• EXERCISE AIM
Print the part of the post about Microdisney that runs from "-Town to Town" up to and including "wonderful Fatima Mansions!", word for word.

• EXCERPT TO READ
Microdisney - Big Sleeping House (1995)
Mp3 @ 192 Kbps / RS
It's the guessing game with
those waves of flame and
sick winter for a thousand years.
Me and my ex-lover will accept each other,
help reap the dead harvest,
town to town.
-Town to Town
Yap, we sure loved Microdisney back in the eighties, and, even moreso, the later fucked up soundscapes of Cathal Coughlan's post-Microdisney outfit, the wonderful Fatima Mansions!
We've posted a few Microdisney LP's before - Crooked Mile (1987), 39 Minutes (1988) and the "posthumous" Peel Sessions collection (1989) - and you can catch em HERE.
Microdisney first got together in 1980 in Cork - then a grim, ecomically-depressed, crime-ridden shithole (much like it is today! ... only kidding lil corkonians!!) in South West Ireland - and over the subsequent 8 years released some amazing albums progressing from small Indie labels to Uber-Indie Label Rough Trade to Virgin.
Very sadly though, due to a lack of commercial success, as well as "creative differences" between the head honchos Cathal O' Coughlan and Sean O' Hagan, the boys called it a day in 1988.
A sadly neglected band during their short, yet productive, time together - and indeed thereafter too - Microdisney really made some amazing music - powerful songs, real songs that exist out of time and sound as fresh and relevant today as they did in the early eighties.
After their break up, this was one of three compilations issued of Microdisney material.
Big Sleeping House was released in 2005 with the tag "a Collection of Microdisney's Finest Moments".
It is actually a very good compilation which does capture some of their finest moments, but really, to get all of their finest moments, you need to hunt down the individual LPs ... especially their final triumvirate of great albums The Clock Comes Down The Stairs (1985), Crooked Mile (1987) and 39 Minutes (1988). Their earlier LPs also had some great moments ... the LP Everybody Is Fantastic (1984) and the collection We Hate You South African Bastards! (1984) (later renamed "Love Your Enemies")

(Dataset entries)

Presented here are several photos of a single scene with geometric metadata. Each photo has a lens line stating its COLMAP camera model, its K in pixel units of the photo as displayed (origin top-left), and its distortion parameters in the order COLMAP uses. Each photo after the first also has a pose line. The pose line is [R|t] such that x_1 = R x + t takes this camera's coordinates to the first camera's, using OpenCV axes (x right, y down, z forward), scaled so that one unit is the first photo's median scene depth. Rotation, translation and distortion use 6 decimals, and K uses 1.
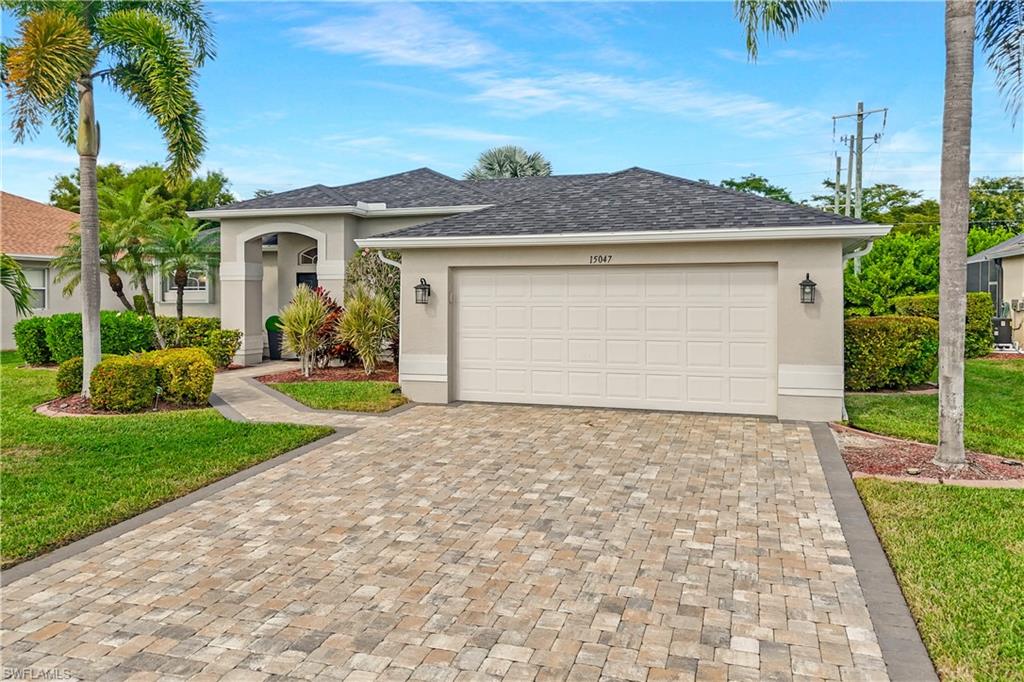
lens RADIAL K [[758.5, 0, 511.8], [0, 758.5, 300.6], [0, 0, 1]] dist [0.029270, 0.001999]
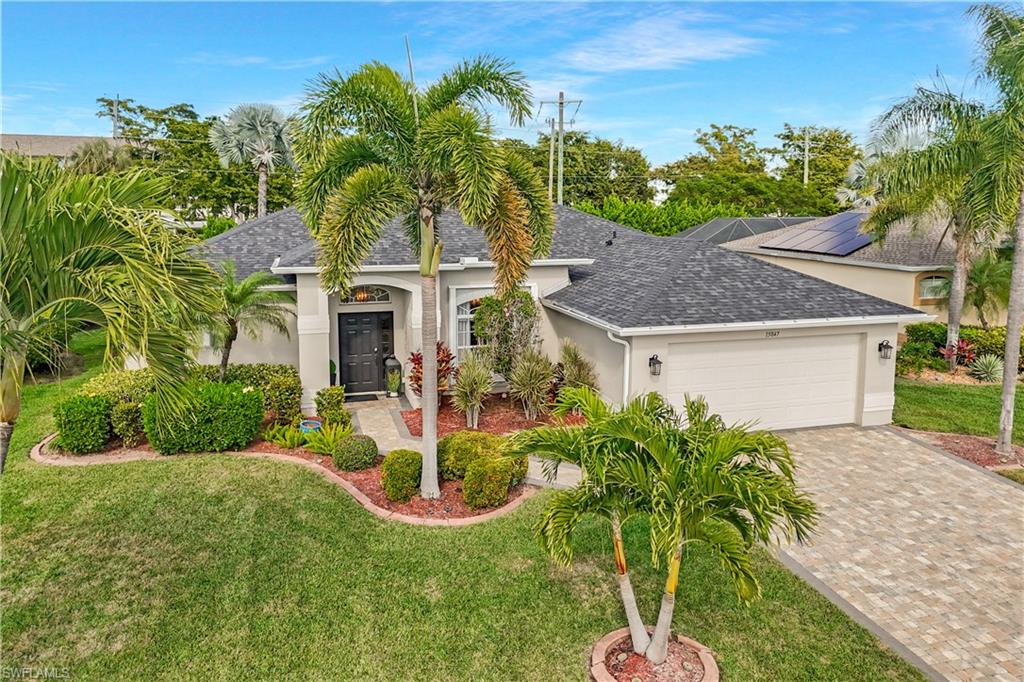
lens RADIAL K [[752.8, 0, 510.5], [0, 752.8, 301.1], [0, 0, 1]] dist [0.083038, -0.083096]
pose [[0.825793, -0.073971, 0.559101, -1.036798], [0.001739, 0.991690, 0.128635, -0.287266], [-0.563971, -0.105253, 0.819060, 0.085074]]
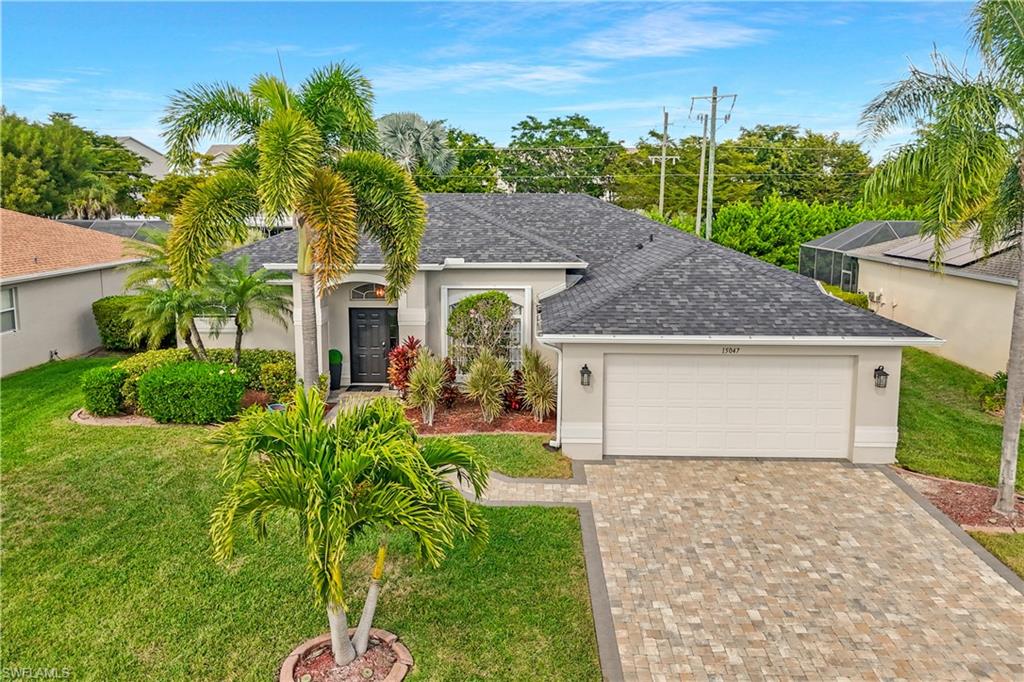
lens RADIAL K [[752.8, 0, 510.5], [0, 752.8, 301.1], [0, 0, 1]] dist [0.083038, -0.083096]
pose [[0.959059, -0.037374, 0.280730, -0.578297], [0.001278, 0.991815, 0.127676, -0.290070], [-0.283204, -0.122090, 0.951257, -0.133329]]
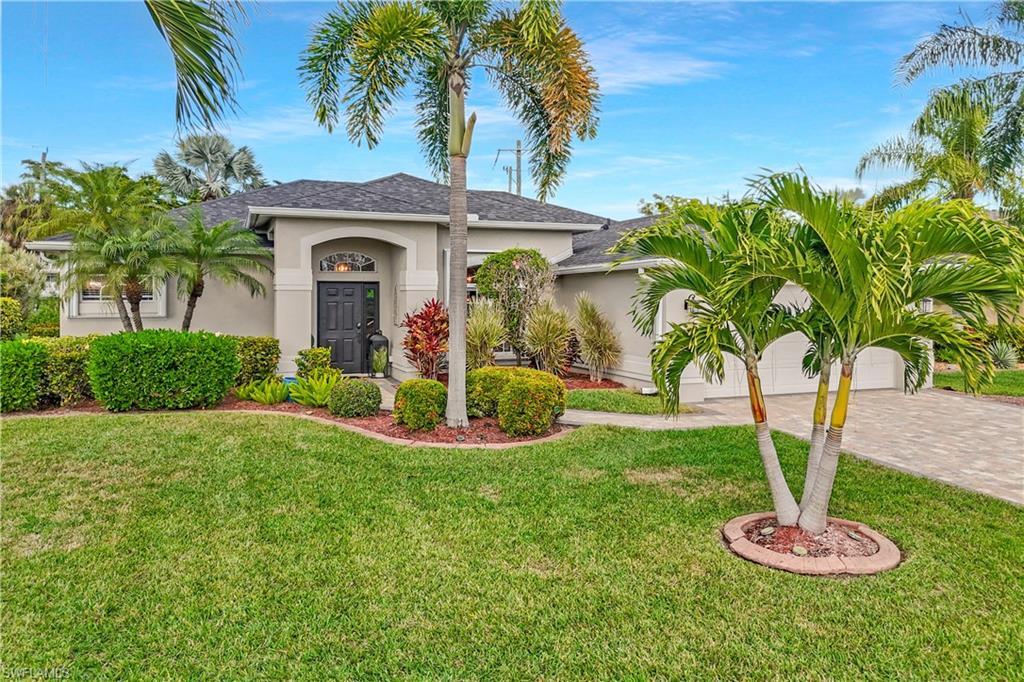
lens RADIAL K [[752.8, 0, 510.5], [0, 752.8, 301.1], [0, 0, 1]] dist [0.083038, -0.083096]
pose [[0.772724, -0.004043, 0.634729, -1.062899], [0.004021, 0.999991, 0.001475, -0.022983], [-0.634730, 0.001412, 0.772733, 0.277222]]
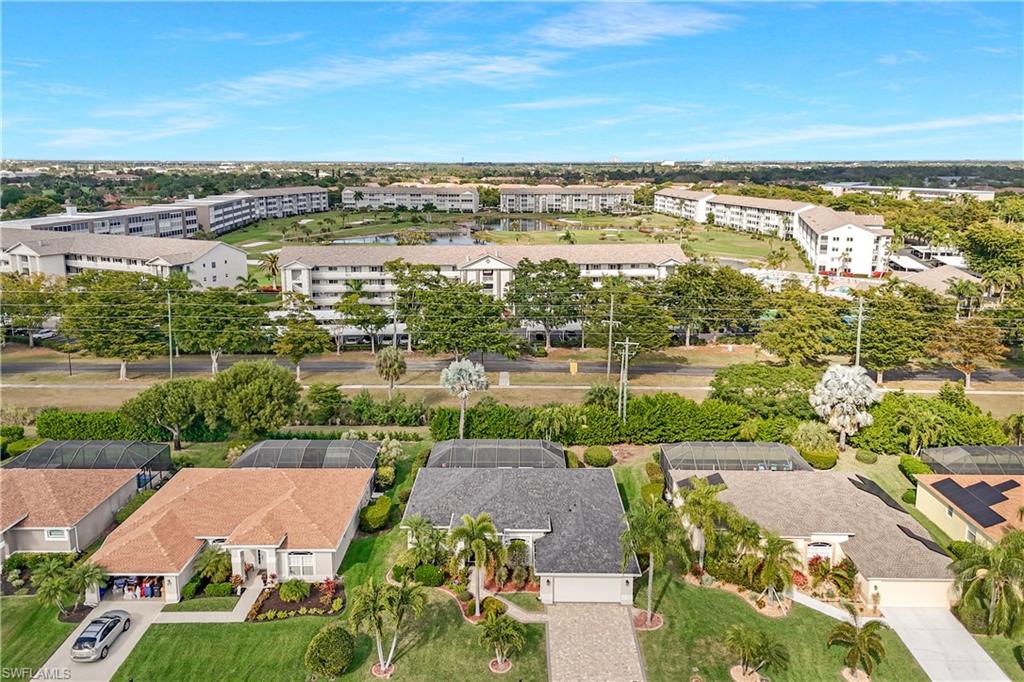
lens RADIAL K [[752.8, 0, 510.5], [0, 752.8, 301.1], [0, 0, 1]] dist [0.083038, -0.083096]
pose [[0.955438, -0.054829, 0.290054, -1.556259], [0.003478, 0.984621, 0.174667, -2.459392], [-0.295170, -0.165875, 0.940936, -2.938037]]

• FINISHED EXERCISE
-Town to Town
Yap, we sure loved Microdisney back in the eighties, and, even moreso, the later fucked up soundscapes of Cathal Coughlan's post-Microdisney outfit, the wonderful Fatima Mansions!